Human adenovirus type 12 (Ad12) induces undifferentiated tumors in newborn Syrian hamsters, and this tumor model has been investigated in detail in our laboratory. One of the characteristics of the Ad12-hamster cell system is a strictly abortive infection cycle. In this chapter, we summarize previous and more recent results of studies on the interaction of Ad12 with the nonpermissive BHK21 hamster cell line. The block of Ad12 replication lies before viral DNA replication and late gene transcription which cannot be detected with the most sensitive techniques. Ad12 adsorption, cellular uptake and transport of the viral DNA to the nucleus are less efficient in the nonpermissive hamster cells than in permissive human cells. However, most of the early functions of the Ad12 genome are expressed in BHK21 cells, though at a low level. In the downstream region, the first exon, of the major late promoter (MLP) of Ad12 DNA, a mitigator element of 33 nucleotide pairs in length has been identified which contributes to the inactivity of the MLP in hamster cells and its markedly decreased activity in human cells.

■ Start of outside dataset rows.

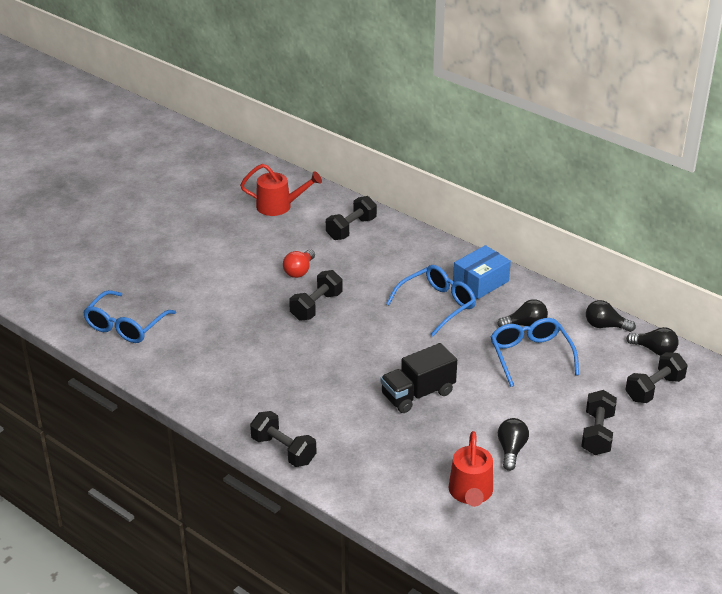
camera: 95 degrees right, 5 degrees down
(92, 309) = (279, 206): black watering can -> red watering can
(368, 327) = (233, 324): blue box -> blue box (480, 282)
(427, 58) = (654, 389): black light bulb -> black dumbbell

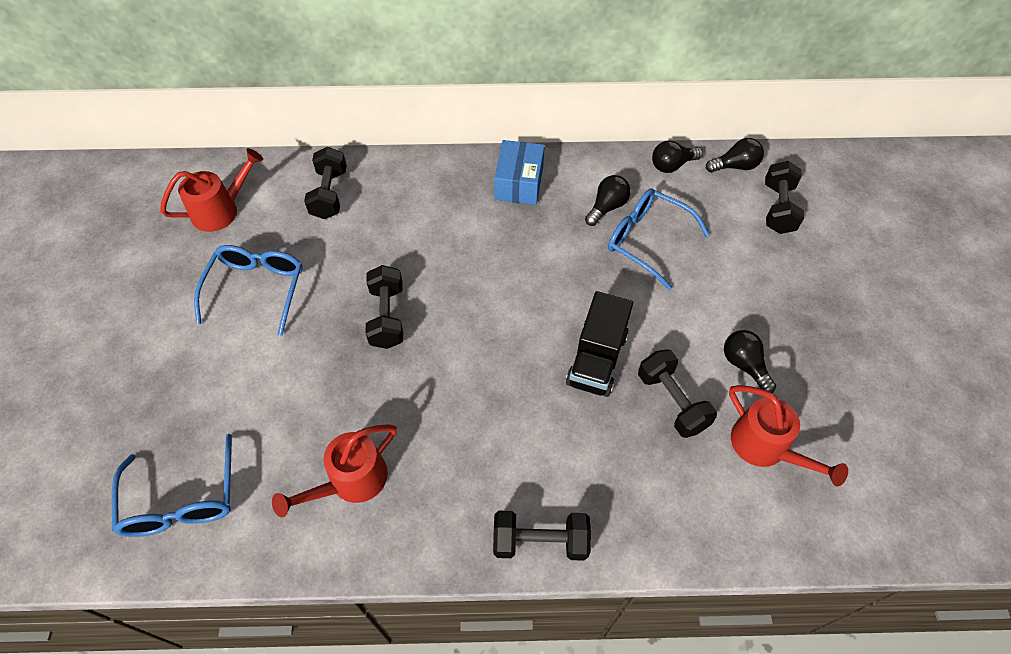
camera: 40 degrees left, 20 degrees up
(214, 367) = (350, 482): none -> red watering can
(299, 271) = (324, 282): red light bulb -> none
(437, 305) = (506, 235): blue glasses -> blue glasses (257, 289)
(597, 434) = (789, 291): black dumbbell -> black dumbbell (672, 401)

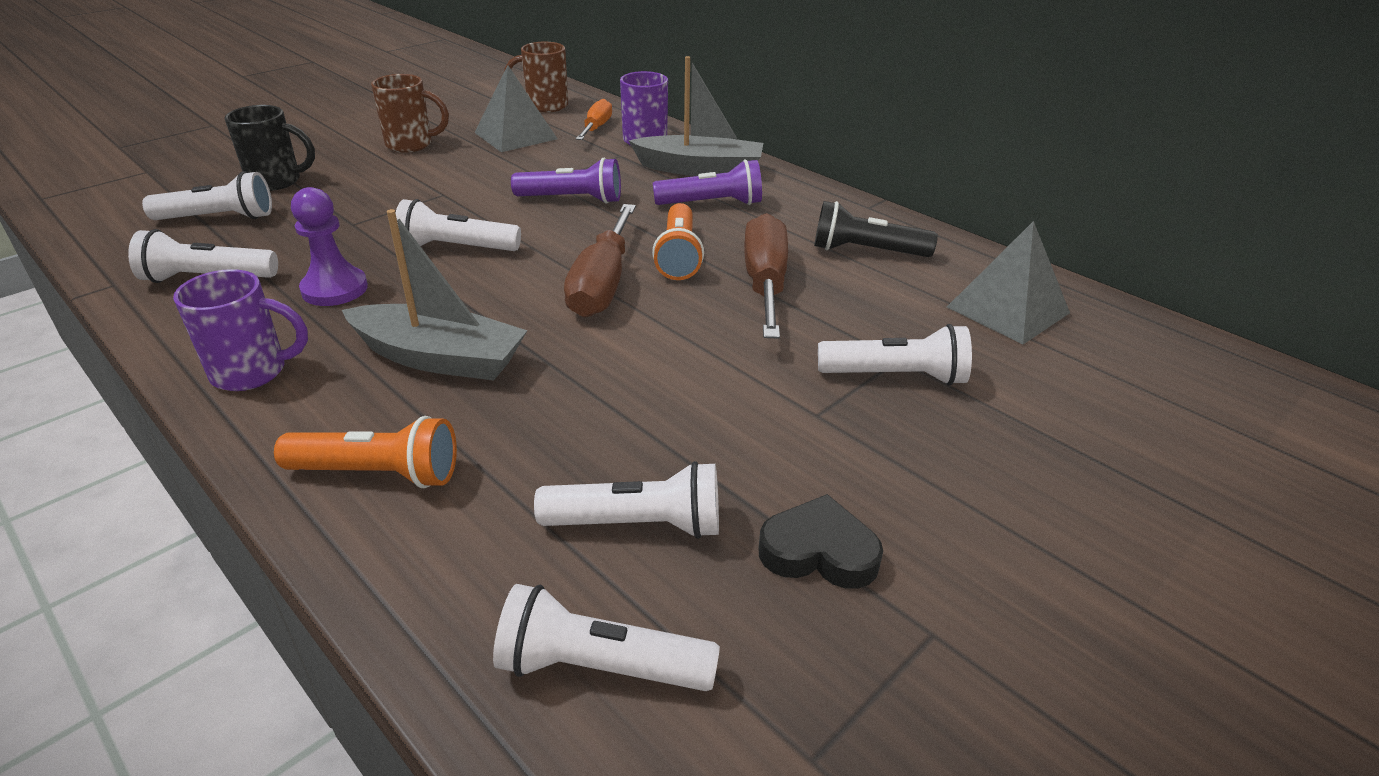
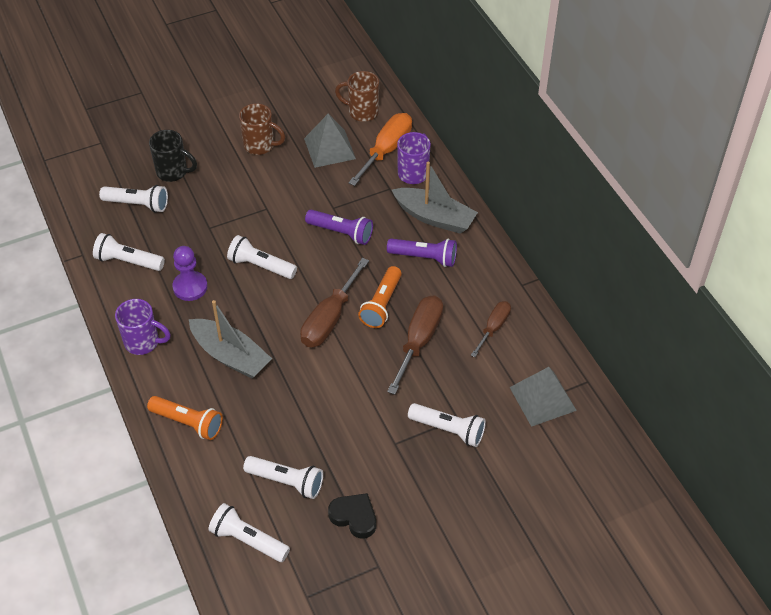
camera: 20 degrees right, 15 degrees up
(596, 128) = (386, 150): orange screwdriver -> orange screwdriver, size x1.62
(866, 251) = (493, 328): black flashlight -> brown screwdriver

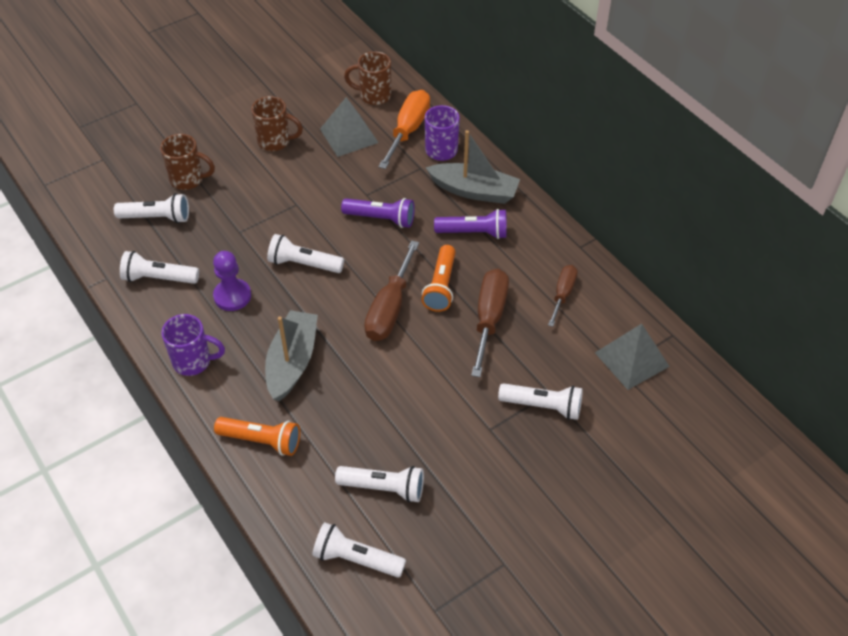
camera: 10 degrees left, 0 degrees up
(173, 172) = (188, 179): black mug -> brown mug
(230, 355) = (292, 362): grey boat -> grey boat turned 105 degrees counterclockwise
(354, 517) = (466, 515): black heart -> none

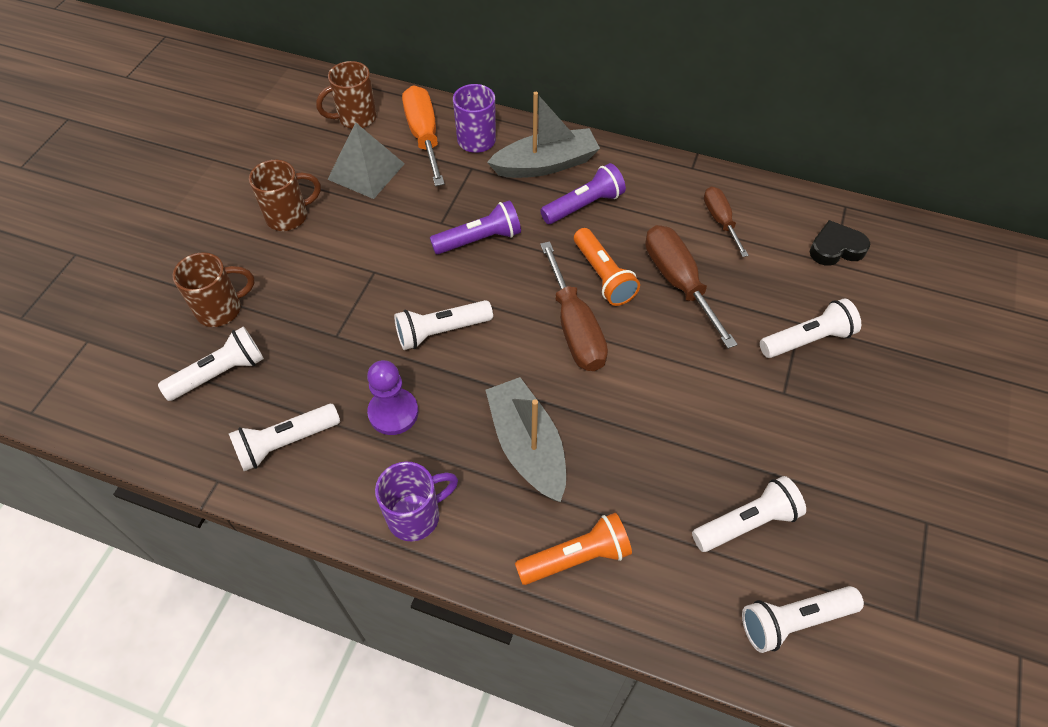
camera: 35 degrees left, 5 degrees up
(631, 359) = (836, 248): grey pyramid -> black heart

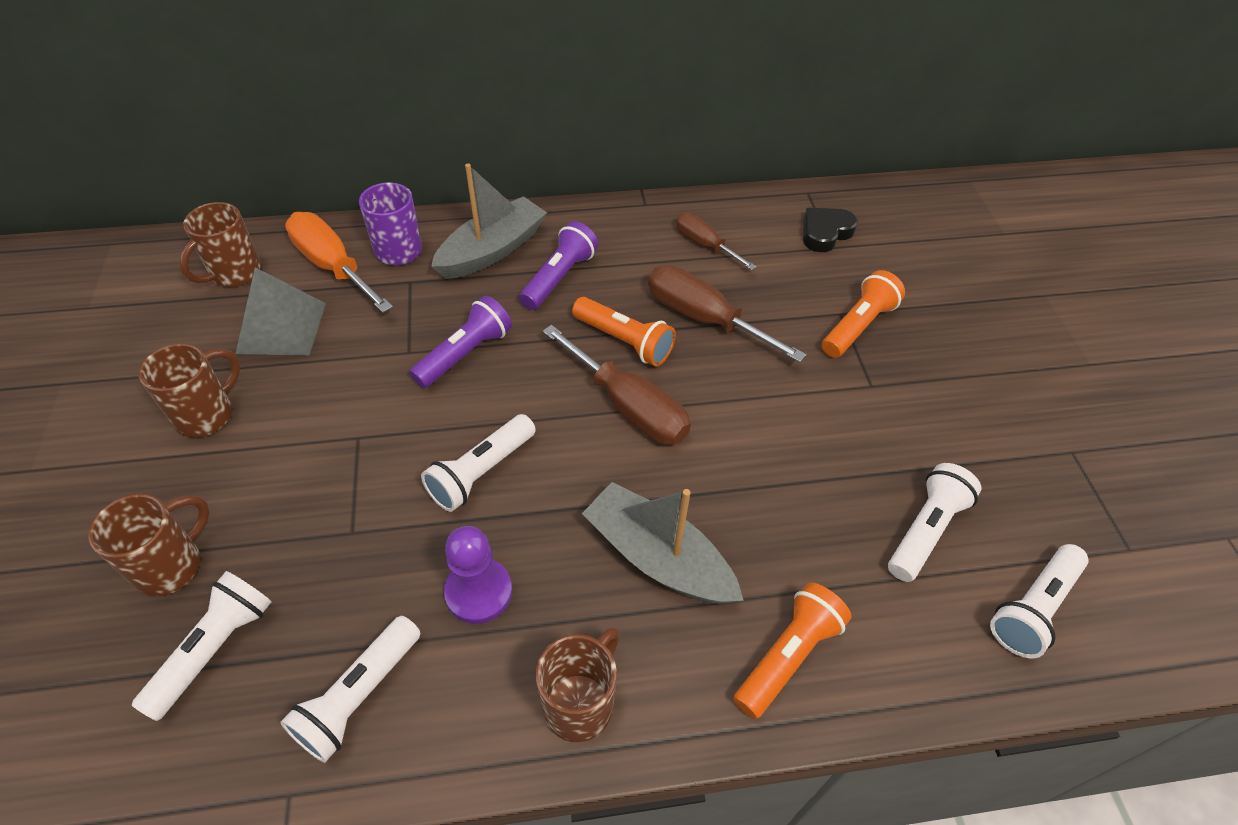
camera: 30 degrees left, 5 degrees down
(416, 516) = (580, 703): purple mug -> brown mug
(807, 340) = (858, 326): white flashlight -> orange flashlight

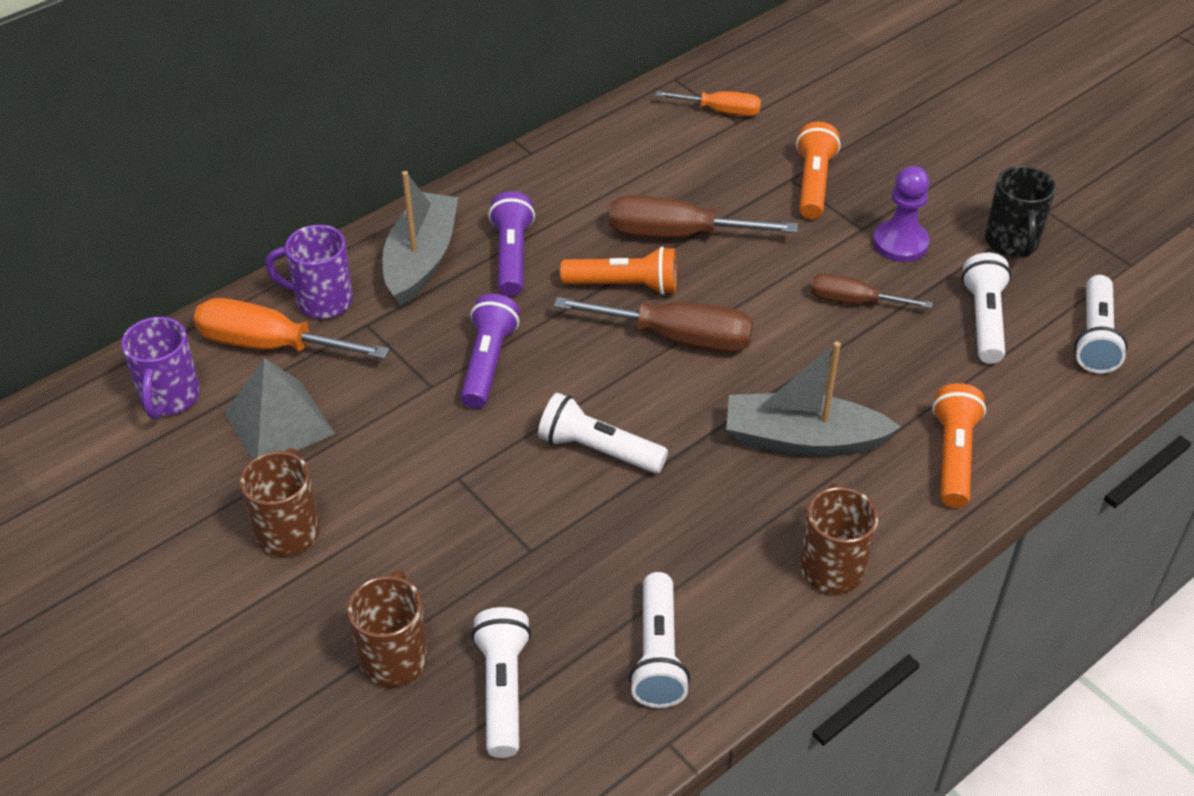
camera: 30 degrees left, 5 degrees down
(234, 273) = (170, 398): brown mug -> purple mug
(478, 592) = (683, 536): purple pawn -> purple pawn (900, 243)
(481, 472) = (598, 450): white flashlight -> white flashlight turned 105 degrees clockwise
(704, 244) = (621, 168): brown screwdriver -> brown screwdriver (853, 301)
(825, 233) = (721, 111): black heart -> orange screwdriver
(1011, 466) = (1011, 243): none -> black mug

The El functions of Ad2 or Ad5 are capable of partly complementing the Ad12 deficiencies in hamster cells in that Ad12 viral DNA replication and late gene transcription can proceed, e. g. in a BHK hamster cell line, BHK297-C131, which carries in an integrated form and constitutively expresses the El region of Ad5 DNA. Nevertheless, the late Ad12 mRNAs, which are synthesized in this system with the authentic nucleotide sequence, fail to be translated to structural viral proteins. Hence, infectious virions are not produced in the partly complementing system. Probably there is also a translational block for late Ad12 mRNAs in hamster cells. We have recently shown that the overexpression of the Ad12 preterminal protein (pTP) gene or of the E1A gene facilitates the synthesis of full-length, authentic Ad 12 DNA in BHK21 cells infected with Ad12. Apparently the pTP has a hitherto unknown function in eliciting full cycles of Ad12 DNA replication even in nonpermissive BHK21 cells when sufficient levels of Ad12 pTP are produced. We pursue the possibility that the completely abortive infection cycle of Ad12 in hamster cells ensures the survival of Ad12-induced hamster tumor cells which all carry, integrated in their genomes, multiple copies of Ad 12 DNA. In this way, the viral genomes are immortalized and expanded in a huge number of tumor cells.